Gunabati Group of Temples – From its name it reveals that it was built in the name of her Highness Maharani Gunabati (wife of Maharaja Govinda Manikya), in 1668 A.D. The two other tempel also bears contemporary look but there actual history is still unveiled. Architecture of these temples resembles other contemporary temples of Tripura except the top most parts are without Stupa. Core-Chambers are marked by a presence of pitcher circular core chamber and its vestibule which was large with Stupa like crown is beautifully crafted like lotus.
Chabimura – A famous panel of rock carving on the steep mountain walls on the banks of Gomati. There are huge images carved of Shiva, Vishnu, Kartika, Mahisasurmardini Durga and other Gods and goddesses. These images date back to 15th – 16th century A.D. Chabimura is 30 km away from Udaipur. It is situated in Amarpur subdivision. Devatamura means God’s peak and it a full range between Udaipur and Amarpur Subdivision. It is famous for a lot of idols of gods and goddess. These beautiful images are carved with a lot of dexterity on the rocky faces of Devtamura which is steep at 90-degree. The hill ranges are covered with thick jungles and one cab reach this adobe of gods only after trekking through these jungles.

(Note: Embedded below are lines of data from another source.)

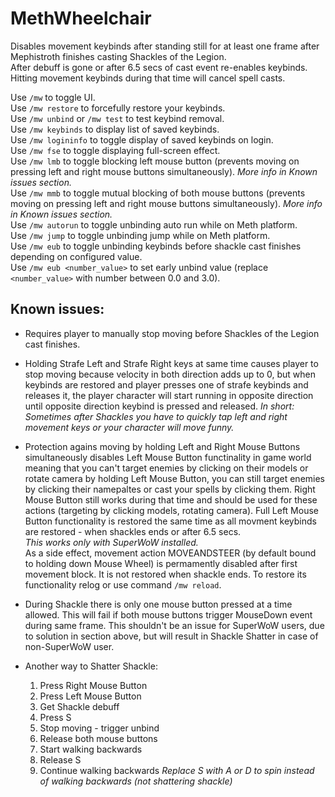 # MethWheelchair

Disables movement keybinds after standing still for at least one frame after Mephistroth finishes casting Shackles of the Legion.<br>
After debuff is gone or after 6.5 secs of cast event re-enables keybinds.<br>
Hitting movement keybinds during that time will cancel spell casts.


Use ``/mw`` to toggle UI.<br>
Use ``/mw restore`` to forcefully restore your keybinds.<br>
Use ``/mw unbind`` or ``/mw test`` to test keybind removal.<br>
Use ``/mw keybinds`` to display list of saved keybinds.<br>
Use ``/mw logininfo`` to toggle display of saved keybinds on login.<br>
Use ``/mw fse`` to toggle displaying full-screen effect.<br>
Use ``/mw lmb`` to toggle blocking left mouse button (prevents moving on pressing left and right mouse buttons simultaneously). *More info in Known issues section.*<br>
Use ``/mw mmb`` to toggle mutual blocking of both mouse buttons (prevents moving on pressing left and right mouse buttons simultaneously). *More info in Known issues section.*<br>
Use ``/mw autorun`` to toggle unbinding auto run while on Meth platform.<br>
Use ``/mw jump`` to toggle unbinding jump while on Meth platform.<br>
Use ``/mw eub`` to toggle unbinding keybinds before shackle cast finishes depending on configured value.<br>
Use ``/mw eub <number_value>`` to set early unbind value (replace ``<number_value>`` with number between 0.0 and 3.0).<br>


## Known issues:

- Requires player to manually stop moving before Shackles of the Legion cast finishes.

- Holding Strafe Left and Strafe Right keys at same time causes player to stop moving because velocity in both direction adds up to 0, but when keybinds are restored and player presses one of strafe keybinds and releases it, the player character will start running in opposite direction until opposite direction keybind is pressed and released. *In short: Sometimes after Shackles you have to quickly tap left and right movement keys or your character will move funny.*

- Protection agains moving by holding Left and Right Mouse Buttons simultaneously disables Left Mouse Button functinality in game world meaning that you can't target enemies by clicking on their models or rotate camera by holding Left Mouse Button, you can still target enemies by clicking their namepaltes or cast your spells by clicking them. Right Mouse Button still works during that time and should be used for these actions (targeting by clicking models, rotating camera). Full Left Mouse Button functionality is restored the same time as all movment keybinds are restored - when shackles ends or after 6.5 secs. <br>*This works only with SuperWoW installed.* <br>As a side effect, movement action MOVEANDSTEER (by default bound to holding down Mouse Wheel) is permamently disabled after first movement block. It is not restored when shackle ends. To restore its functionality relog or use command ``/mw reload``.

- During Shackle there is only one mouse button pressed at a time allowed. This will fail if both mouse buttons trigger MouseDown event during same frame. This shouldn't be an issue for SuperWoW users, due to solution in section above, but will result in Shackle Shatter in case of non-SuperWoW user.

- Another way to Shatter Shackle:
    1. Press Right Mouse Button
    2. Press Left Mouse Button
    3. Get Shackle debuff
    4. Press S
    5. Stop moving - trigger unbind
    6. Release both mouse buttons 
    7. Start walking backwards 
    8. Release S
    9. Continue walking backwards
    *Replace S with A or D to spin instead of walking backwards (not shattering shackle)*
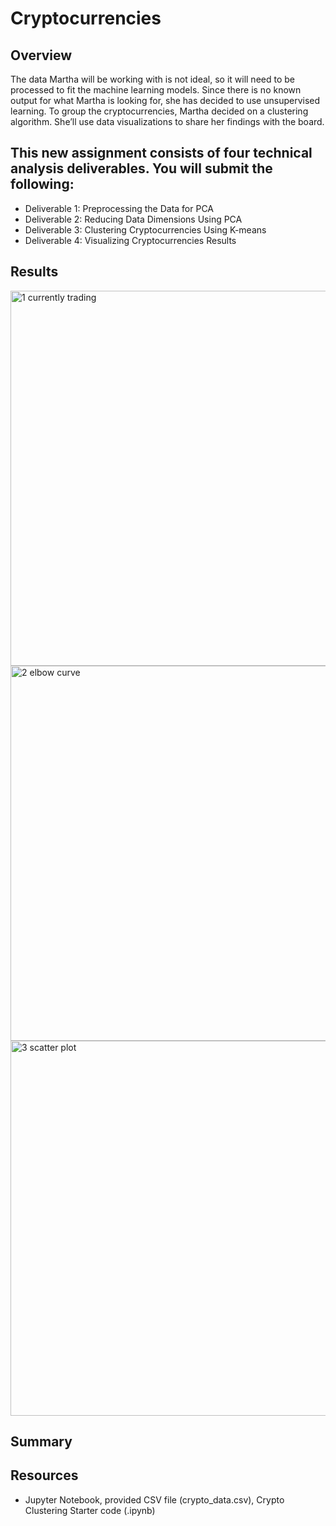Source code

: # Cryptocurrencies

## Overview
The data Martha will be working with is not ideal, so it will need to be processed to fit the machine learning models. Since there is no known output for what Martha is looking for, she has decided to use unsupervised learning. To group the cryptocurrencies, Martha decided on a clustering algorithm. She’ll use data visualizations to share her findings with the board.

## This new assignment consists of four technical analysis deliverables. You will submit the following:
- Deliverable 1: Preprocessing the Data for PCA
- Deliverable 2: Reducing Data Dimensions Using PCA
- Deliverable 3: Clustering Cryptocurrencies Using K-means
- Deliverable 4: Visualizing Cryptocurrencies Results

## Results

<img width="600" alt="1  currently trading" src="https://user-images.githubusercontent.com/104927745/195659409-e1829d9c-a61c-4ace-9333-a6519c589e85.PNG">

<img width="600" alt="2  elbow curve" src="https://user-images.githubusercontent.com/104927745/195659418-09a2c9c8-30d7-4353-b964-5bb23203fb9e.PNG">

<img width="600" alt="3  scatter plot" src="https://user-images.githubusercontent.com/104927745/195659796-fa4c3474-461f-4e32-8e02-83909c654839.PNG">

## Summary



## Resources
- Jupyter Notebook, provided CSV file (crypto_data.csv), Crypto Clustering Starter code (.ipynb)
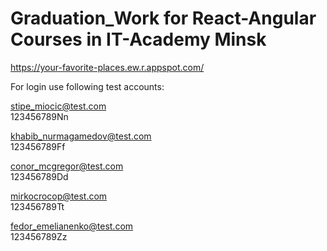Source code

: # Graduation_Work for React-Angular Courses in IT-Academy Minsk
https://your-favorite-places.ew.r.appspot.com/


For login use following test accounts:

stipe_miocic@test.com<br/>
123456789Nn

khabib_nurmagamedov@test.com<br/>
123456789Ff

conor_mcgregor@test.com<br/>
123456789Dd

mirkocrocop@test.com<br/>
123456789Tt

fedor_emelianenko@test.com<br/>
123456789Zz

 

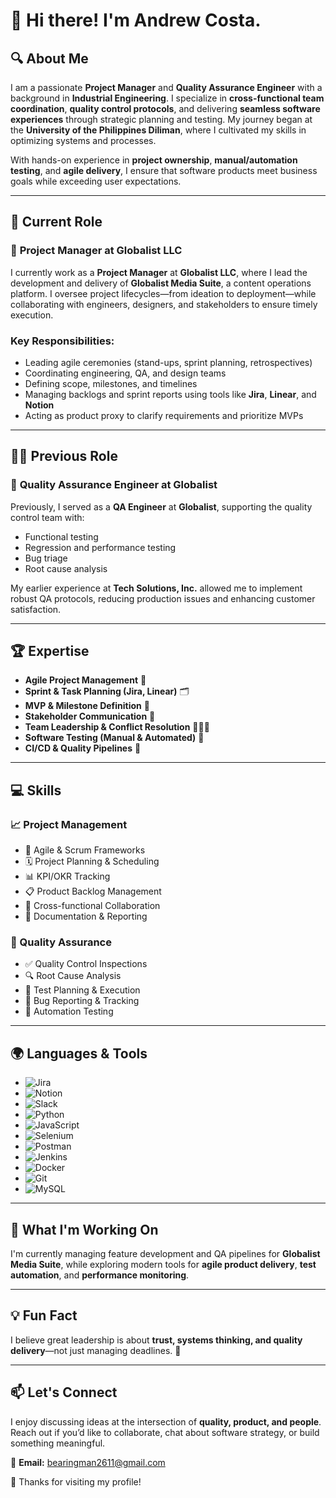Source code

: # 👋 Hi there! I'm Andrew Costa.

## 🔍 About Me
I am a passionate **Project Manager** and **Quality Assurance Engineer** with a background in **Industrial Engineering**. I specialize in **cross-functional team coordination**, **quality control protocols**, and delivering **seamless software experiences** through strategic planning and testing. My journey began at the **University of the Philippines Diliman**, where I cultivated my skills in optimizing systems and processes.

With hands-on experience in **project ownership**, **manual/automation testing**, and **agile delivery**, I ensure that software products meet business goals while exceeding user expectations.

---

## 💼 Current Role
### 🎯 **Project Manager at Globalist LLC**
I currently work as a **Project Manager** at **Globalist LLC**, where I lead the development and delivery of **Globalist Media Suite**, a content operations platform. I oversee project lifecycles—from ideation to deployment—while collaborating with engineers, designers, and stakeholders to ensure timely execution.

### Key Responsibilities:
- Leading agile ceremonies (stand-ups, sprint planning, retrospectives)
- Coordinating engineering, QA, and design teams
- Defining scope, milestones, and timelines
- Managing backlogs and sprint reports using tools like **Jira**, **Linear**, and **Notion**
- Acting as product proxy to clarify requirements and prioritize MVPs

---

## 👨‍🔧 Previous Role
### 🔧 **Quality Assurance Engineer at Globalist**
Previously, I served as a **QA Engineer** at **Globalist**, supporting the quality control team with:
- Functional testing
- Regression and performance testing
- Bug triage
- Root cause analysis

My earlier experience at **Tech Solutions, Inc.** allowed me to implement robust QA protocols, reducing production issues and enhancing customer satisfaction.

---

## 🏆 Expertise
- **Agile Project Management** 📅
- **Sprint & Task Planning (Jira, Linear)** 🗂
- **MVP & Milestone Definition** 🎯
- **Stakeholder Communication** 🤝
- **Team Leadership & Conflict Resolution** 🧑‍🤝‍🧑
- **Software Testing (Manual & Automated)** 🐞
- **CI/CD & Quality Pipelines** 🚀

---

## 💻 Skills

### 📈 Project Management
- 🧠 Agile & Scrum Frameworks
- 🗓 Project Planning & Scheduling
- 📊 KPI/OKR Tracking
- 📋 Product Backlog Management
- 🤝 Cross-functional Collaboration
- 📂 Documentation & Reporting

### 🧪 Quality Assurance
- ✅ Quality Control Inspections
- 🔍 Root Cause Analysis
- 🧪 Test Planning & Execution
- 🐛 Bug Reporting & Tracking
- 🤖 Automation Testing

---

## 🌍 Languages & Tools
- ![Jira](https://img.shields.io/badge/Jira-0052CC?style=for-the-badge&logo=jira&logoColor=white)
- ![Notion](https://img.shields.io/badge/Notion-000000?style=for-the-badge&logo=notion&logoColor=white)
- ![Slack](https://img.shields.io/badge/Slack-4A154B?style=for-the-badge&logo=slack&logoColor=white)
- ![Python](https://img.shields.io/badge/Python-3776AB?style=for-the-badge&logo=python&logoColor=white)
- ![JavaScript](https://img.shields.io/badge/JavaScript-F7DF1E?style=for-the-badge&logo=javascript&logoColor=black)
- ![Selenium](https://img.shields.io/badge/Selenium-43B02A?style=for-the-badge&logo=selenium&logoColor=white)
- ![Postman](https://img.shields.io/badge/Postman-FF6C37?style=for-the-badge&logo=postman&logoColor=white)
- ![Jenkins](https://img.shields.io/badge/Jenkins-D24939?style=for-the-badge&logo=jenkins&logoColor=white)
- ![Docker](https://img.shields.io/badge/Docker-2496ED?style=for-the-badge&logo=docker&logoColor=white)
- ![Git](https://img.shields.io/badge/Git-F05032?style=for-the-badge&logo=git&logoColor=white)
- ![MySQL](https://img.shields.io/badge/MySQL-4479A1?style=for-the-badge&logo=mysql&logoColor=white)

---

## 🌱 What I'm Working On
I'm currently managing feature development and QA pipelines for **Globalist Media Suite**, while exploring modern tools for **agile product delivery**, **test automation**, and **performance monitoring**.

---

## 💡 Fun Fact
I believe great leadership is about **trust, systems thinking, and quality delivery**—not just managing deadlines. 🚀

---

## 📫 Let's Connect
I enjoy discussing ideas at the intersection of **quality, product, and people**. Reach out if you’d like to collaborate, chat about software strategy, or build something meaningful.

📧 **Email:** bearingman2611@gmail.com

🚀 Thanks for visiting my profile!
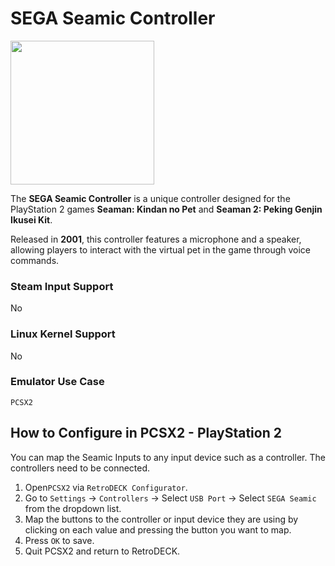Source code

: # SEGA Seamic Controller

<img src="../../../wiki_images/controllers/sega-seamic-ps2.png" width="230">

The **SEGA Seamic Controller** is a unique controller designed for the PlayStation 2 games **Seaman: Kindan no Pet** and **Seaman 2: Peking Genjin Ikusei Kit**. 

Released in **2001**, this controller features a microphone and a speaker, allowing players to interact with the virtual pet in the game through voice commands.

### Steam Input Support

No

### Linux Kernel Support

No

### Emulator Use Case

`PCSX2`

## How to Configure in PCSX2 - PlayStation 2

You can map the Seamic Inputs to any input device such as a controller. The controllers need to be connected.

1. Open`PCSX2` via  `RetroDECK Configurator`.
2. Go to `Settings` -> `Controllers` -> Select `USB Port` -> Select `SEGA Seamic` from the dropdown list.
3. Map the buttons to the controller or input device they are using by clicking on each value and pressing the button you want to map.
4. Press `OK` to save. 
5. Quit PCSX2 and return to RetroDECK.
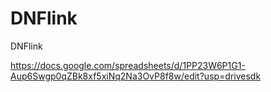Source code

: # DNFlink
DNFlink

https://docs.google.com/spreadsheets/d/1PP23W6P1G1-Aup6Swgp0qZBk8xf5xiNq2Na3OvP8f8w/edit?usp=drivesdk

Boxanagar – Recently after denudation of a nature forest area, ruins of a brick built building emerged in the northwestern part of Sonamura Sub-Division on the edge of the border with Bangalasesh. The local people initially attribute the remains to the ancient temple of Manasa- the goddess of Snake. Attention was drawn to the Archaeological Survey of India and they took over the site. There an idol of Lord Buddha was discovered and it was confirmed that once upon a time it was a Buddhist Temple i.e. a Monastery. More than excavation of the site will unearth the hidden story.
Pilak – a famous place of attraction for its archaeological remains of 8th-9th centuries. Pilak is situated at a distance of 144 km from Agartala. The place is a treasure house of Buddhist and Sculpture in the Hindu Sculptures. There runs a hilly rivulet near the place which is known as Pilak stream. It is attractive with scenic beauty. Few temples with plaques of terracotta and stone images can be found here. Huge sculptures made of stones of Avalokiteśvara in the 9th century A.D. and Narasimha image of the 12th century A.D. were found here. Both of there are now preserved in the Museum of Agartala. Even now one can find many sculptures of Goddess in Pilak as Lord Durga, Lord Ganesha, Lord Suriya, etc. There is image of a God holding a lotus which is of 10 feet high. There are terracotta images of Kinnars. Two bronze statue of Buddhas were discovered in Rishyamukh near Pilak. All these lead to establish that the place was once under the rule of Buddhist kings followed by Hindu rulein subsequent years. Pilak, the treasure-trove of archaeological riches has close association with Mynamoti and Paharpur in Bangladesh. It is believed that the area has more hidden treasures and as such recently further excavation drive has been taken up by Archaeological Survey of India. Tourist may find it delighted to explore the history of this lovely destination.